I have these two time series, and I want to test if they come from the same distribution. So I applied the scipy.stats.ks_2samp()
test. But the test returns a p-value of 0.0028
, whereas describe()
gives these statistics:
count 120.000000 120.000000
mean 0.785867 0.774267
std 0.323941 0.304894
min 0.610000 0.610000
25% 0.619000 0.610000
50% 0.619000 0.619000
75% 0.749000 0.769500
max 1.812000 1.742000
So I don't get why the test rejects the null hypothesis, when mean and standard deviation are pretty similar. Also plots of the (cumulative) distributions look very similar.
Can anybody help me?
Here are my data and the test call:
from scipy import stats
df = pd.DataFrame(data=[[
0.62, 0.61, 0.61, 0.619, 0.619, 0.619, 0.62, 0.619, 0.61,
0.619, 0.62, 0.619, 0.619, 0.62, 0.611, 0.62, 0.62, 0.61,
0.619, 0.61, 0.619, 0.62, 0.642, 0.67, 0.749, 0.838, 0.862,
0.804, 0.89, 0.942, 1.012, 1.13, 1.14, 1.191, 1.201, 1.123,
1.299, 1.359, 1.411, 1.362, 1.352, 1.44,1.451, 1.46, 1.557,
1.491, 1.622, 1.639, 1.787, 1.812, 1.665, 1.612, 1.253, 0.936,
0.704, 0.643, 0.62, 0.619, 0.62, 0.61, 0.619, 0.62, 0.619,
0.62, 0.61, 0.619, 0.61, 0.619, 0.62, 0.619, 0.62, 0.62,
0.619, 0.62, 0.62, 0.619, 0.62, 0.619, 0.619, 0.62, 0.619,
0.619, 0.619, 0.619, 0.61, 0.61, 0.619, 0.619, 0.619, 0.62,
0.619, 0.619, 0.619, 0.619, 0.61, 0.619, 0.619, 0.62, 0.619,
0.61, 0.619, 0.619, 0.619, 0.619, 0.61, 0.619, 0.619, 0.62,
0.619, 0.61, 0.619, 0.619, 0.62, 0.619, 0.749, 0.63, 0.62,
0.61, 0.619, 0.619],
[0.801, 0.644, 0.62, 0.62, 0.61, 0.61,
0.619, 0.62, 0.61, 0.61, 0.61, 0.61, 0.619, 0.619, 0.62,
0.61, 0.619, 0.61, 0.619, 0.62, 0.62, 0.629, 0.689, 0.759,
0.849, 0.84, 0.918, 1.019, 0.967, 0.92, 0.976, 1.089, 1.062,
1.219, 1.202, 1.261, 1.387, 1.422, 1.39, 1.264, 1.281, 1.35,
1.32, 1.419, 1.568, 1.554, 1.623, 1.592, 1.709, 1.742, 1.535,
1.123, 0.84, 0.682, 0.63, 0.62, 0.61, 0.61, 0.619, 0.62,
0.61, 0.61, 0.61, 0.61, 0.619, 0.62, 0.61, 0.619, 0.61,
0.62, 0.61, 0.62, 0.61, 0.61, 0.619, 0.62, 0.62, 0.61,
0.61, 0.61, 0.619, 0.62, 0.61, 0.619, 0.62, 0.61, 0.61,
0.61, 0.61, 0.61, 0.619, 0.62, 0.62, 0.61, 0.61, 0.61,
0.619, 0.619, 0.619, 0.61, 0.618, 0.61, 0.61, 0.619, 0.61,
0.61, 0.61, 0.61, 0.619, 0.619, 0.62, 0.61, 0.619, 0.62,
0.62, 0.61, 0.619, 0.61, 0.61, 0.61]]).T
print(stats.ks_2samp(df.iloc[:, 1], df.iloc[:, 0]).pvalue)

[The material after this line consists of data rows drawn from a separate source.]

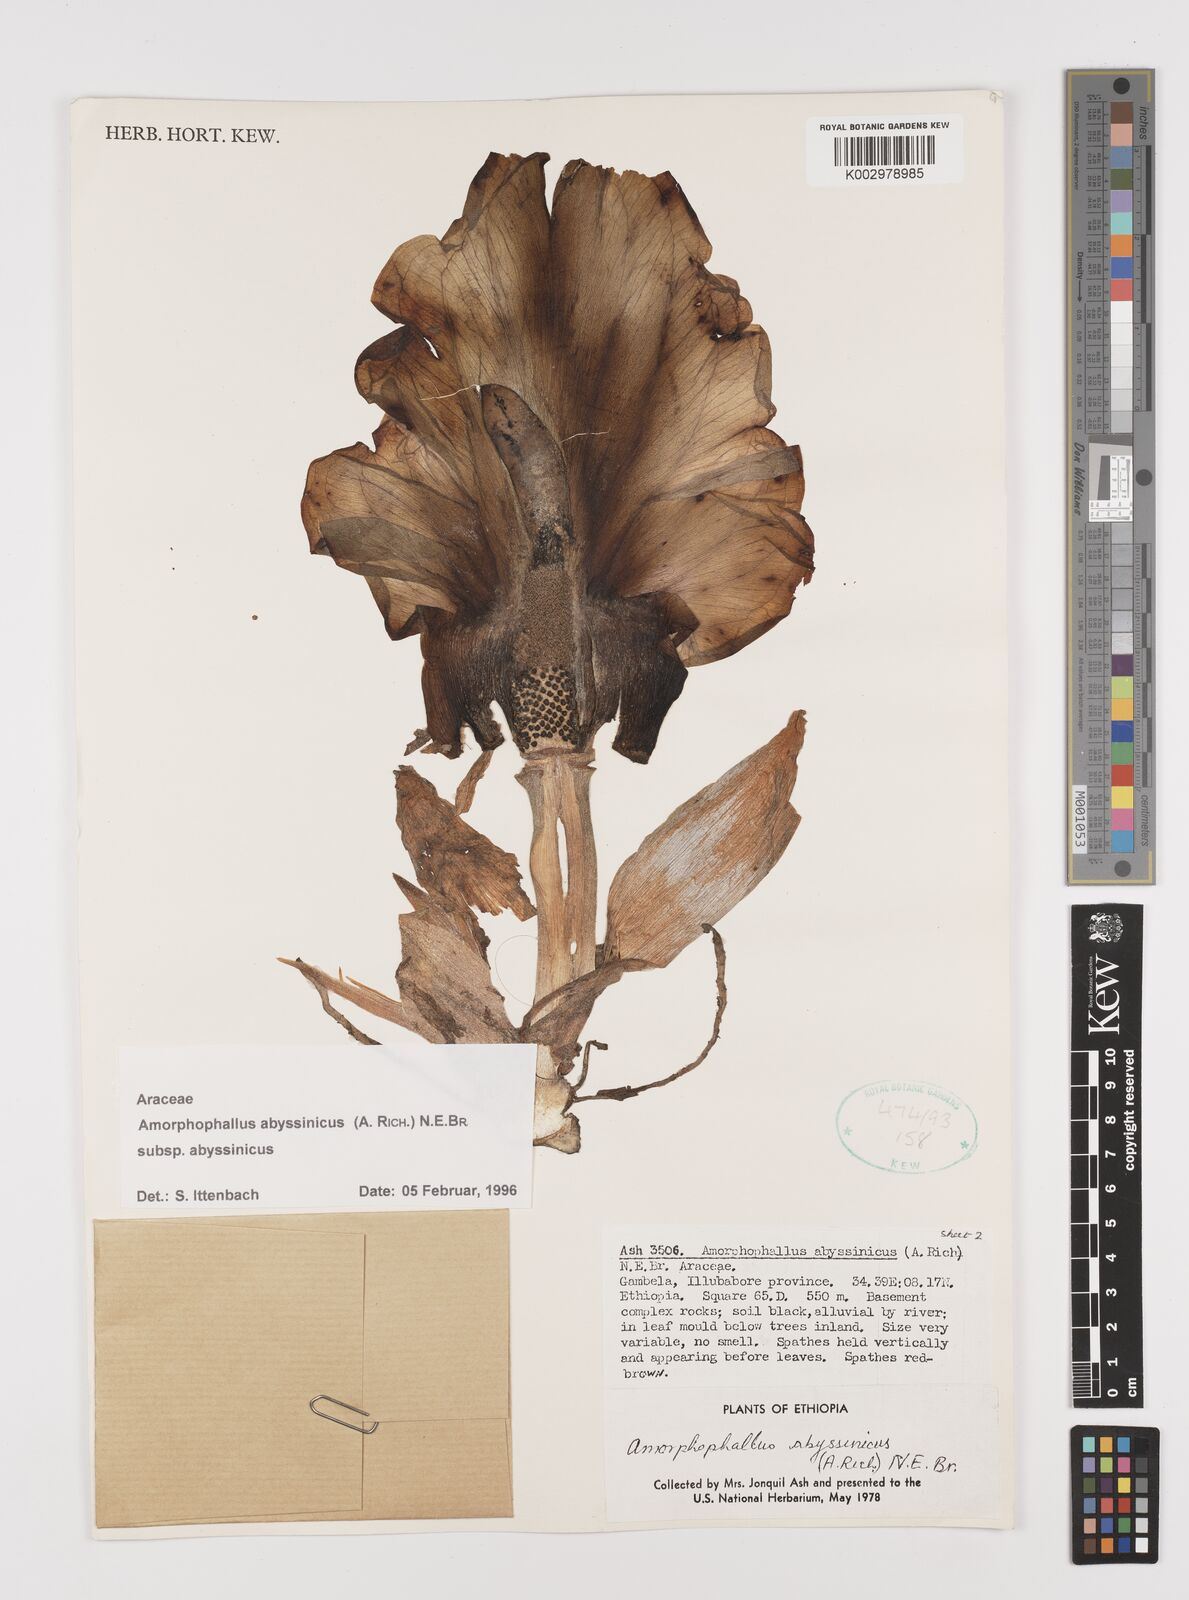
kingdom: Plantae
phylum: Tracheophyta
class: Liliopsida
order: Alismatales
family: Araceae
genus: Amorphophallus
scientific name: Amorphophallus abyssinicus
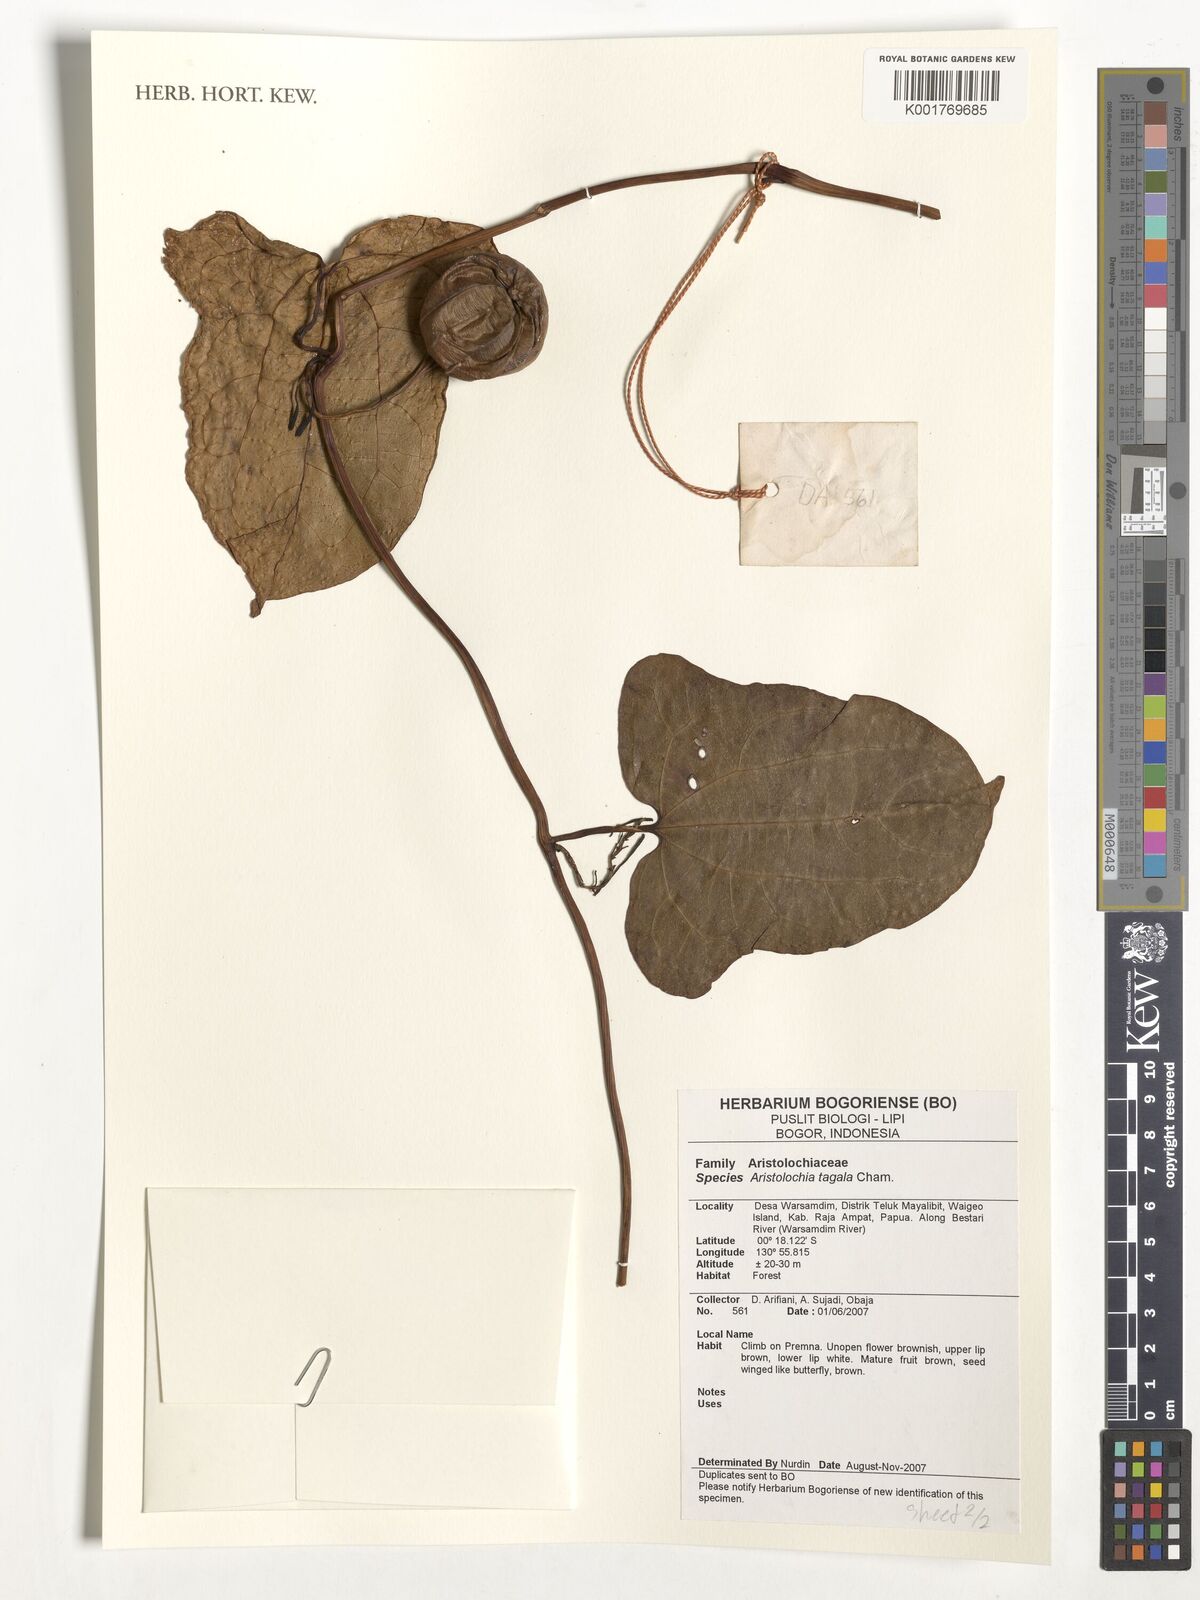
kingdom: Plantae
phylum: Tracheophyta
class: Magnoliopsida
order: Piperales
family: Aristolochiaceae
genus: Aristolochia
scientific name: Aristolochia acuminata
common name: Indian birthwort
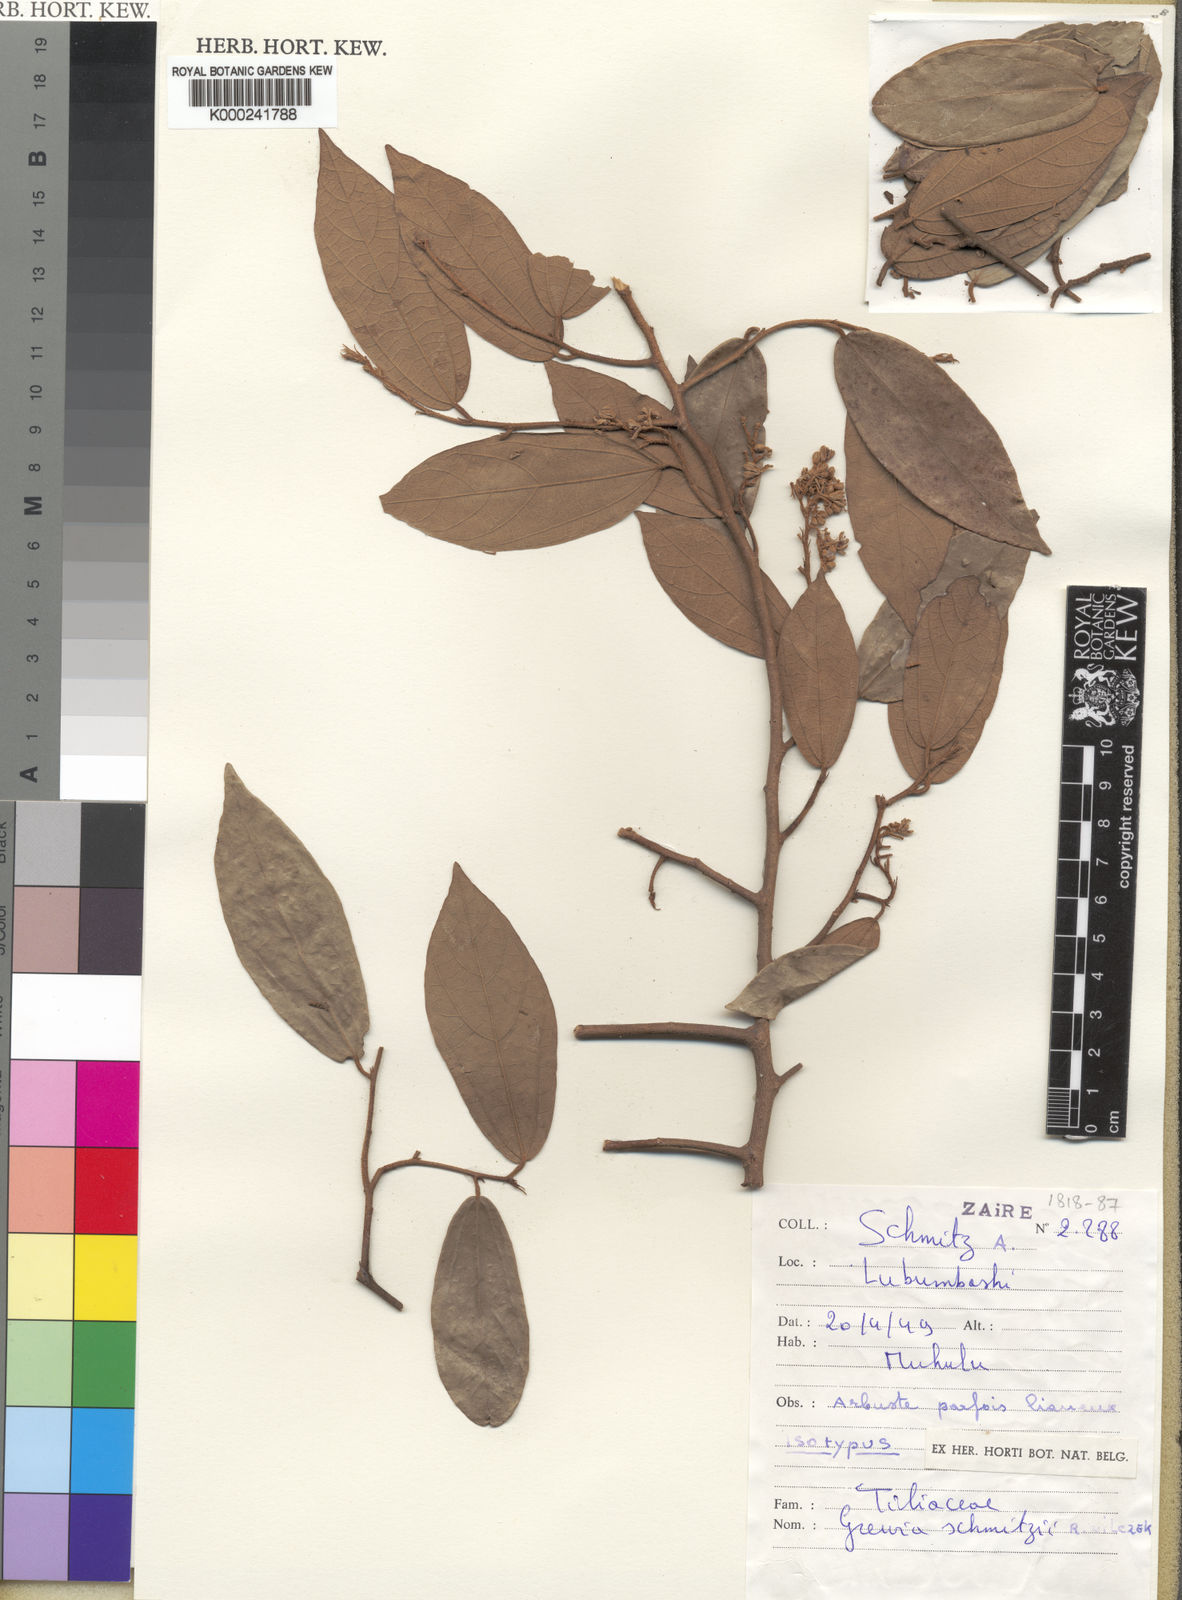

The Kolmogorov-Smirnov test did not fail. The seemingly flat tails of the two series really are substantially different from each other. We can see this by zooming in on the tails (starting at index 60) and sorting the values in each series for ease of comparison:
import matplotlib.pyplot as plt
plt.plot(df.iloc[60:, 0].sort_values(ignore_index=True))
plt.plot(df.iloc[60:, 1].sort_values(ignore_index=True), color='orange')
plt.ylim([0.605, 0.625]);
I don't know whether this is an artefact of how the data were recorded, or a real effect. In any case, note that the Kolmogorov-Smirnov test is not appropriate here, because it assumes two random samples, wheras what you have are time series with the time clearly being a significant factor.